Há 100 anos morria Tolstói na pequena estação de Astapovo, de uma pneumonia que pegara no terceiro dia de sua fuga de casa, no frio do inverno russo e da terceira classe do trem em que viajava. Fugia no desencanto do fim de sua vida, quando abandonara todos os valores que construíram sua celebridade como escritor para fazer uma peregrinação tão intelectual como corporal, em que não sabia bem aonde queria chegar, carregando ideias de pacifismo, negação de si mesmo e uma revolta interior que o faziam voltar à sedução do anarquismo.
Quando visitei a então URSS, em 1988, quis incluir no meu programa uma visita à União de Escritores. O mundo inteiro procurava decifrar a Perestroica, a Glasnost e os rumos a que elas levariam o baluarte do mundo comunista. O seu presidente era Vladimir Karpov, considerado o maior autor de novelas históricas dos tempos modernos, com sua bagagem de personagens da história da Rússia, onde o regime se encarregava de condenar ou reabilitar os seus heróis. A sede da União era um velho palácio. Comecei a conversar com ele e logo me aventurei a perguntar-lhe como iam as relações com o regime e como a poderosa literatura russa aguentara os 70 anos de silêncio. Ele, calado, levantou-se, abriu uma gaveta de sua mesa e num gesto vigoroso me respondeu: “Mas as nossas gavetas estão cheias” – e acrescentou – “esta casa tem um símbolo, nela morou Tolstói”. Subi em sua companhia uma escada em caracol e demos num salão grande, já pintado de cinzento, com ar de abandono. Meus olhos não o olharam assim, vi o salão de luzes e brilhos, o fausto da nobreza daquele tempo e no meio do salão o conde Vronsky levando em seus braços a mais bela entre as belas, Ana Karenina. Foi aquele salão que Tolstói descreveu na cena em que sua heroína iniciava a trágica paixão que lhe motivou a vida. Ana Karenina jamais existira, mas a imponderável força da literatura foi capaz de torná-la eterna. Desci com toda a história reconstruída e foi como se tivesse conhecido naquela tarde a grande e bela mulher.

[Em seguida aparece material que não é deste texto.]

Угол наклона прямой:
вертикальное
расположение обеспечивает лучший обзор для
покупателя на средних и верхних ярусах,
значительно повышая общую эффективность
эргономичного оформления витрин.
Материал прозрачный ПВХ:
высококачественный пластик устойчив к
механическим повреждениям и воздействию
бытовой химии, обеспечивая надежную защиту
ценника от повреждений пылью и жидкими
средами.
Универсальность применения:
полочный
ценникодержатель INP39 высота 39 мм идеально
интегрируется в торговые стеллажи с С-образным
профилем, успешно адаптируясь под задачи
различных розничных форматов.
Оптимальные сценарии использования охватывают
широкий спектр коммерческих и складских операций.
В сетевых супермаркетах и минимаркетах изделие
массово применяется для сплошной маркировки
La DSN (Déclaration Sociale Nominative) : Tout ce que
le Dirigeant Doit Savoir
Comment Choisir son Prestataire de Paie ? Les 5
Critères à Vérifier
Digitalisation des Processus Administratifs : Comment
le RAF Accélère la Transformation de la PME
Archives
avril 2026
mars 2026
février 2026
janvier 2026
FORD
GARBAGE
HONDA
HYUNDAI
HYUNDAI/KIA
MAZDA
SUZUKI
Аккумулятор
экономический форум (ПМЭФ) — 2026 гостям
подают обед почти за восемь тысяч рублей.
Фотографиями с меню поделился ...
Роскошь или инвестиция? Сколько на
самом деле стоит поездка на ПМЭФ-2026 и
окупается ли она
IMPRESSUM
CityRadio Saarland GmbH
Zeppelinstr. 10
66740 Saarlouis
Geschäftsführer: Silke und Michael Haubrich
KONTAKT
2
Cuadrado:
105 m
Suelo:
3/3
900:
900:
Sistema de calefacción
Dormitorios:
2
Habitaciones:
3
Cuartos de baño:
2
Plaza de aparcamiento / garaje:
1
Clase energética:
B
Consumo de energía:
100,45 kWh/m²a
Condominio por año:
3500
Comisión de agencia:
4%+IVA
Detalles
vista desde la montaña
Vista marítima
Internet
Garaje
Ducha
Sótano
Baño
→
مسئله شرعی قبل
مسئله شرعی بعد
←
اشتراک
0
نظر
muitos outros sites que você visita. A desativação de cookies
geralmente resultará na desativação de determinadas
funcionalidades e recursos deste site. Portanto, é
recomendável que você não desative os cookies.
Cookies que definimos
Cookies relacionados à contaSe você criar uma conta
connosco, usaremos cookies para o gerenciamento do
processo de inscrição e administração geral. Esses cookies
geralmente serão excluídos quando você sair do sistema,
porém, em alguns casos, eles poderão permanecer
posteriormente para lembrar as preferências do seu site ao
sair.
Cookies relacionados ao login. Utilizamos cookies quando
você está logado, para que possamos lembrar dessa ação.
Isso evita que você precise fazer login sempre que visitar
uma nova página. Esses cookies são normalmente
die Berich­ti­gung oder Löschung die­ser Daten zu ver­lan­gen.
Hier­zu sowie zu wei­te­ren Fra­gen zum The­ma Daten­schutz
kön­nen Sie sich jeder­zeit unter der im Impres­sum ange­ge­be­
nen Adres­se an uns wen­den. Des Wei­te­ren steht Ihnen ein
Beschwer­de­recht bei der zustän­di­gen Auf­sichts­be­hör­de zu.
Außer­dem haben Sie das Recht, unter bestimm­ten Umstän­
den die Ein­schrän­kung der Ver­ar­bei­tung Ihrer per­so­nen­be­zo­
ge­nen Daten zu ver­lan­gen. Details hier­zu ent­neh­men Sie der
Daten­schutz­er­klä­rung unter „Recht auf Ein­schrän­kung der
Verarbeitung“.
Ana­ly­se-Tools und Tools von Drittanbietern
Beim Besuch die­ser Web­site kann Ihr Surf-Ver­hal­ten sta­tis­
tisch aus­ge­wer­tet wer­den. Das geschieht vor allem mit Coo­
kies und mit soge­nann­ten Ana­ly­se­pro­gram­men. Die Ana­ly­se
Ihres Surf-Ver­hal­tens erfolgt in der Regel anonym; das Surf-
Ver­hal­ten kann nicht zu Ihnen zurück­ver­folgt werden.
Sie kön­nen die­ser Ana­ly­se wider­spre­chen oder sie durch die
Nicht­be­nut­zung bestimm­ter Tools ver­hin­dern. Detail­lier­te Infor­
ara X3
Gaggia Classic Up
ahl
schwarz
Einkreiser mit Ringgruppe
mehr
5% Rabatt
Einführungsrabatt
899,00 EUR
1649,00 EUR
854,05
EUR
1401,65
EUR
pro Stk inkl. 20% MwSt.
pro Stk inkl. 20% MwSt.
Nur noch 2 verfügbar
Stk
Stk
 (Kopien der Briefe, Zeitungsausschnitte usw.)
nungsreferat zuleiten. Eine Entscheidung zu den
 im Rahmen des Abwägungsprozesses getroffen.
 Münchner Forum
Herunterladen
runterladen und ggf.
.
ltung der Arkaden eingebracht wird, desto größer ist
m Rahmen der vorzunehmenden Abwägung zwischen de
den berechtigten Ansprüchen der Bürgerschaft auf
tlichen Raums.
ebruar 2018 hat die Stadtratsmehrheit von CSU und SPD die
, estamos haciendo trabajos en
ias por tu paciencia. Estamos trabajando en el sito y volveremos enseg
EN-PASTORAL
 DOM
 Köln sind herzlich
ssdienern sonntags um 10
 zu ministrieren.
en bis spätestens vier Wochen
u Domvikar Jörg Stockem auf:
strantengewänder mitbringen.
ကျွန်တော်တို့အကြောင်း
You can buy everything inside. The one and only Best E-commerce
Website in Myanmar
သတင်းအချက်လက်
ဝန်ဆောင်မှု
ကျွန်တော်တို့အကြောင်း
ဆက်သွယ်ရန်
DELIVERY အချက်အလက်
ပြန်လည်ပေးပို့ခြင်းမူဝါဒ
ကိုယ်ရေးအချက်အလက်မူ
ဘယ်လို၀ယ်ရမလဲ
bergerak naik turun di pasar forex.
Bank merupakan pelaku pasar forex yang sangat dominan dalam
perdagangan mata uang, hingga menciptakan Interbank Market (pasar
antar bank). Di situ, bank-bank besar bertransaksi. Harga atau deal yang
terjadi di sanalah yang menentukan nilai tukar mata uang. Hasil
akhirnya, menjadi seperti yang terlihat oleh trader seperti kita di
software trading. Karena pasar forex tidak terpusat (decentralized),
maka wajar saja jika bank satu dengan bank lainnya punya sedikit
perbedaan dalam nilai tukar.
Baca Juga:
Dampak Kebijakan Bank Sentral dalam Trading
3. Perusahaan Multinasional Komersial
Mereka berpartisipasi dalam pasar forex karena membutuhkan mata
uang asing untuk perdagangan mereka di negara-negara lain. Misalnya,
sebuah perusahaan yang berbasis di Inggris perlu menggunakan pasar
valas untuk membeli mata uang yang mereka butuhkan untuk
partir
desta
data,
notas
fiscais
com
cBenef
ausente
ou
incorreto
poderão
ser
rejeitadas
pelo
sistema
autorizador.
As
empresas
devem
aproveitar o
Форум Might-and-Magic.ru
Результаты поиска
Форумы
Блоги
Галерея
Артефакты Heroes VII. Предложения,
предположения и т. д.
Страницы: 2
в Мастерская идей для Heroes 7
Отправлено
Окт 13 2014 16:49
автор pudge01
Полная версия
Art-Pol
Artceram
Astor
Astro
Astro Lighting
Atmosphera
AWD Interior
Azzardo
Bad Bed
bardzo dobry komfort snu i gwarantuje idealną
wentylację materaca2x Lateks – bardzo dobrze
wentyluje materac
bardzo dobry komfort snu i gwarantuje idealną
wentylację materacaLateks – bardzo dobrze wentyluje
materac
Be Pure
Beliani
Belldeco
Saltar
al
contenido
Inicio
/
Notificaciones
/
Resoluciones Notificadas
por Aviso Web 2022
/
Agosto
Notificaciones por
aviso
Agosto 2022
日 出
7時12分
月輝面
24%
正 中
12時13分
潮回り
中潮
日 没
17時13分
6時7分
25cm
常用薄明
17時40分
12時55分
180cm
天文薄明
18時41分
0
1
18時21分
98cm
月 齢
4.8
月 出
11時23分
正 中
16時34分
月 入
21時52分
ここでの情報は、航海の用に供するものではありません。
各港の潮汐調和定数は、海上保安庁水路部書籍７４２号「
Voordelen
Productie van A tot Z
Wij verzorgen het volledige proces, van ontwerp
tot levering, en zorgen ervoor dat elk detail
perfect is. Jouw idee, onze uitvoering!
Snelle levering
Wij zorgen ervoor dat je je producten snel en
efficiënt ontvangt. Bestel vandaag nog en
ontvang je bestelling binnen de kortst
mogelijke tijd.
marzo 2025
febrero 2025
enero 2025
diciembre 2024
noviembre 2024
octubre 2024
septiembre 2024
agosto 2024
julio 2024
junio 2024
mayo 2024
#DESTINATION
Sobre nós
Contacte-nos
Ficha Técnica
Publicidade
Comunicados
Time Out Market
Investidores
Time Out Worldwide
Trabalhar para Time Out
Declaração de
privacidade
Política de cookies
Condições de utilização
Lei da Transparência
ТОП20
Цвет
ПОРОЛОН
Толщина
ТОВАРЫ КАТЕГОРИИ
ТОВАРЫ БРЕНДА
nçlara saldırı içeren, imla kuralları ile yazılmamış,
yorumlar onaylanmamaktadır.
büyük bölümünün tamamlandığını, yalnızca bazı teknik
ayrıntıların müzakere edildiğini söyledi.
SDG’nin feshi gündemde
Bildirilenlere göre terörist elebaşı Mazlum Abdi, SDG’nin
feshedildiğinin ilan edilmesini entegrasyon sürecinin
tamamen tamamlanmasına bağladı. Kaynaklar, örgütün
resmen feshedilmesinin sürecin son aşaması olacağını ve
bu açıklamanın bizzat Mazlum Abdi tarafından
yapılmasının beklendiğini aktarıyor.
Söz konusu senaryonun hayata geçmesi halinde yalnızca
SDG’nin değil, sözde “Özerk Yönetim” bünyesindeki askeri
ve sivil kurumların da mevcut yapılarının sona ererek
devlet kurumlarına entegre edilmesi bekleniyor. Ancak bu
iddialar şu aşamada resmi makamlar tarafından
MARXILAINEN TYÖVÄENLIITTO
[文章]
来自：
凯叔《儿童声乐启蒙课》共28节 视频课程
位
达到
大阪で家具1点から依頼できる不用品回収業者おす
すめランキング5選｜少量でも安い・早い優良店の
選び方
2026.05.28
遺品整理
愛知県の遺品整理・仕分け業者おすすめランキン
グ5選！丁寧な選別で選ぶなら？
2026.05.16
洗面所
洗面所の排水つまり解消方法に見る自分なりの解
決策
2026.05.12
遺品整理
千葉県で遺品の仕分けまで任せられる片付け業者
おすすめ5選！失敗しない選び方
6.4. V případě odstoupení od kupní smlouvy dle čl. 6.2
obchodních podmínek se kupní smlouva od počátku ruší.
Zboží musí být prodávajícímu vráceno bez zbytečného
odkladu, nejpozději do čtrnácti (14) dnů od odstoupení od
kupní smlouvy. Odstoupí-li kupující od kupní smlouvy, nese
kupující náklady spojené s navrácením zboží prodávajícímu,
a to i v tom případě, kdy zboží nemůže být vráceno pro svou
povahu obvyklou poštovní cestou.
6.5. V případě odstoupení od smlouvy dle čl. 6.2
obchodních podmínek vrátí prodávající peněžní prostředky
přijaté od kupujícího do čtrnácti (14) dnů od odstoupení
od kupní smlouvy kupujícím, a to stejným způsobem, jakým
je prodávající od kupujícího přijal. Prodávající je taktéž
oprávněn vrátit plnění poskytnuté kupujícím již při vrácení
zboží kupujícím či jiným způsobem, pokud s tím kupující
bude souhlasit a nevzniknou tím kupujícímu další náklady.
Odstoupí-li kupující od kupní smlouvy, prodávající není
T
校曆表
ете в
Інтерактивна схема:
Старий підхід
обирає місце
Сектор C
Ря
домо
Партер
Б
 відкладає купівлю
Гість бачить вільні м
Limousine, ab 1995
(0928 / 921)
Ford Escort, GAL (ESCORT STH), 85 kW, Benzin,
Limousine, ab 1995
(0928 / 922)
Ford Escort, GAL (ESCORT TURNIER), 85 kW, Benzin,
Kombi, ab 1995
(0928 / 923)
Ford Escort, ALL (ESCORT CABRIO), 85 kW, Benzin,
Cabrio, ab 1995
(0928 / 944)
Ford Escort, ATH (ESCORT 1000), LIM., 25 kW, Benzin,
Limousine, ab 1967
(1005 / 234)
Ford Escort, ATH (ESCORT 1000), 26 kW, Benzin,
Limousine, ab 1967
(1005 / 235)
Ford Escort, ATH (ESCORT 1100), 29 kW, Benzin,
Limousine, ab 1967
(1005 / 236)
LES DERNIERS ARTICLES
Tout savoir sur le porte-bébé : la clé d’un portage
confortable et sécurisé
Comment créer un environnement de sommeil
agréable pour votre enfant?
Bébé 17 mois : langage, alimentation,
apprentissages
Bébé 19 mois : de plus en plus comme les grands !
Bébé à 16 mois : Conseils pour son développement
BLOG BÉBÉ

Léon Tolstói achava o Estado opressor, e suas ideias de resistência pacífica inspiraram Gandhi. Ele largou tudo para voltar à simplicidade, barba comprida e branca, roupa de camponês, botas longas e um cérebro que deu ao mundo algumas das obras fundamentais da literatura. Iasnáia Poliana, sua propriedade, onde escreveu durante seis anos Guerra e paz, é um dos centros de peregrinação literária do mundo. Todos procuram entender este homem. Morto há 100 anos, é um mito que espera ser revelado, e jamais o será. O governo russo o despreza. O Ocidente o venera e, nós, leitores, o amamos.